Dataset extract below:

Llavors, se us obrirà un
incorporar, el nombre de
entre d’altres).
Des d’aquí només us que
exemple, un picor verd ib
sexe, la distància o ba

End of Dataset extract.

Instruction | Please copy each of the rows above line for line, keeping every character unchanged.

Solution |
Llavors, se us obrirà un
incorporar, el nombre de
entre d’altres).
Des d’aquí només us que
exemple, un picor verd ib
sexe, la distància o ba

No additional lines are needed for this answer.